Gupta Saurav, Yamada Akihiro, Ling Jennifer, Gu Jianguo G
Department of Anesthesiology and Perioperative Medicine, School of Medicine, University of Alabama at Birmingham, Birmingham, AL 35294, United States.
Neurobiol Pain. 2024 Sep 2;16:100164. doi: 10.1016/j.ynpai.2024.100164. eCollection 2024 Jul-Dec.
Pain assessment in animal models is essential for understanding mechanisms underlying pathological pain and developing effective pain medicine. The grimace scale (GS), facial expression features in pain such as orbital tightening (OT), is a valuable measure for assessing pain in animal models. However, the classical grimace scale for pain assessment is labor-intensive, subject to subjectivity and inconsistency, and is not a quantitative measure. In the present study, we utilized machine learning with DeepLabCut to annotate the superior and inferior eyelid margins and the medial and lateral canthus of the eyes in animals' video images. Based on the annotation, we quantified the eyelid distance and palpebral fissure width of the animals' eyes so that the degree of OT in animals with pain could be measured and described quantitatively. We established criteria for the inclusion and exclusion of the annotated images for quantifying OT, and validated our quantitative grimace scale (qGS) in the mice with pain caused by capsaicin injections in the orofacial or hindpaw regions, the Nav1.8-ChR2 mice following orofacial noxious stimulation with laser light, and the oxaliplatin-treated mice following tactile stimulation with a von Frey filament. We showed that both the eyelid distance and the palpebral fissure width were shortened significantly in the animals in pain compared to the control animals without nociceptive stimulation. Collectively, the present study has established a quantitative orbital tightening for pain assessment in mice using DeepLabCut, providing a new tool for pain assessment in preclinical studies with mice.

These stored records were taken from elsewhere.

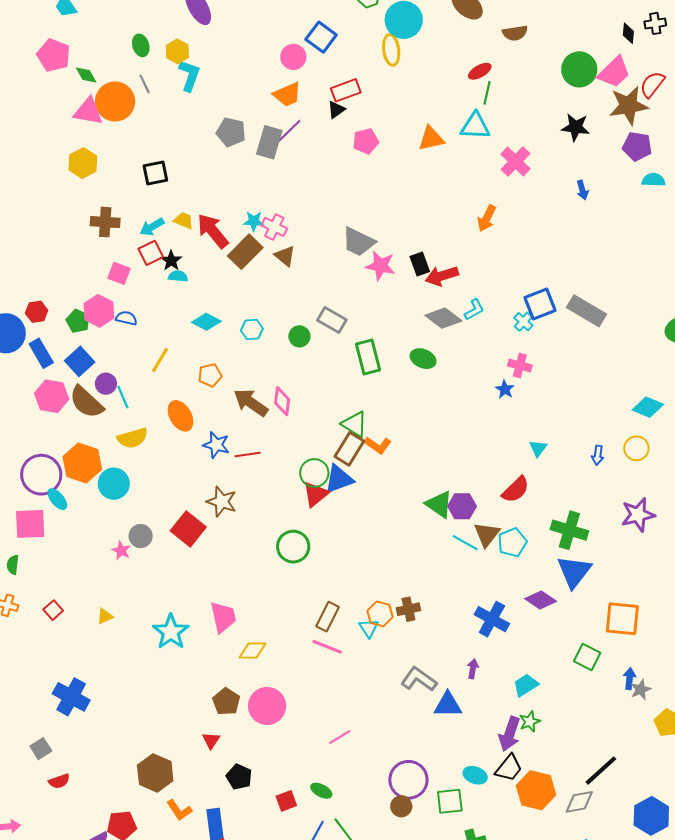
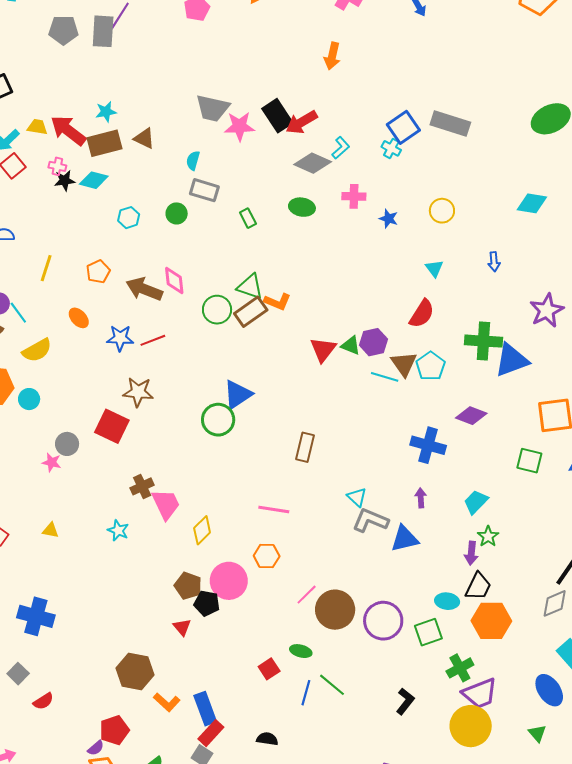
pink cross: (274, 227) -> (57, 166), moved, size x0.7
brown rectangle: (245, 252) -> (104, 143), turned 44
black star: (171, 261) -> (65, 181), moved, turned -30
black rectangle: (420, 264) -> (277, 116), size x1.4
cyan semicircle: (178, 276) -> (193, 161), moved, turned -66
cyan diamond: (206, 322) -> (94, 180), moved
green rectangle: (368, 357) -> (248, 218), size x0.6
pink cross: (520, 366) -> (354, 196), moved
orange ellipse: (181, 416) -> (79, 318), size x0.7
yellow circle: (636, 448) -> (442, 211), moved
brown rectangle: (349, 449) -> (251, 312), turned 36
green circle: (314, 473) -> (217, 310), moved
blue triangle: (339, 479) -> (238, 395), moved
cyan circle: (114, 484) -> (29, 399), size x0.7
red triangle: (316, 494) -> (323, 350), moved
green triangle: (439, 504) -> (351, 345), size x0.7
blue triangle: (574, 572) -> (512, 360), moved, turned 45
brown cross: (408, 609) -> (142, 486), moved
orange hexagon: (380, 614) -> (267, 556), moved
yellow triangle: (105, 616) -> (50, 530), turned 48
brown rectangle: (328, 617) -> (305, 447), moved
cyan triangle: (369, 628) -> (357, 497), moved
cyan star: (171, 632) -> (118, 530), size x0.6
yellow diamond: (253, 651) -> (202, 530), turned -32
purple arrow: (510, 734) -> (471, 553), size x0.7
black pentagon: (239, 777) -> (207, 603), moved
orange hexagon: (536, 790) -> (491, 621), moved
brown circle: (401, 806) -> (335, 610), moved, size x1.8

动物模型中的疼痛评估对于理解病理性疼痛的潜在机制和开发有效的疼痛药物至关重要。 grimace量表(GS),即疼痛时的面部表情特征,如眼眶收紧(OT),是评估动物模型疼痛的一种有价值的方法。然而,用于疼痛评估的经典 grimace量表需要大量人力,存在主观性和不一致性,且不是一种定量测量方法。在本研究中,我们利用带有DeepLabCut的机器学习对动物视频图像中的上、下眼睑边缘以及眼睛的内、外眦进行注释。基于这些注释,我们量化了动物眼睛的眼睑距离和睑裂宽度,以便能够定量测量和描述疼痛动物的OT程度。我们建立了用于量化OT的注释图像的纳入和排除标准,并在经口面部或后爪区域注射辣椒素引起疼痛的小鼠、经口面部激光有害刺激后的Nav1.8-ChR2小鼠以及用von Frey细丝进行触觉刺激后的奥沙利铂处理的小鼠中验证了我们的定量 grimace量表(qGS)。我们发现,与没有伤害性刺激的对照动物相比,疼痛动物的眼睑距离和睑裂宽度均显著缩短。总体而言,本研究利用DeepLabCut建立了一种用于小鼠疼痛评估的定量眼眶收紧方法,为小鼠临床前研究中的疼痛评估提供了一种新工具。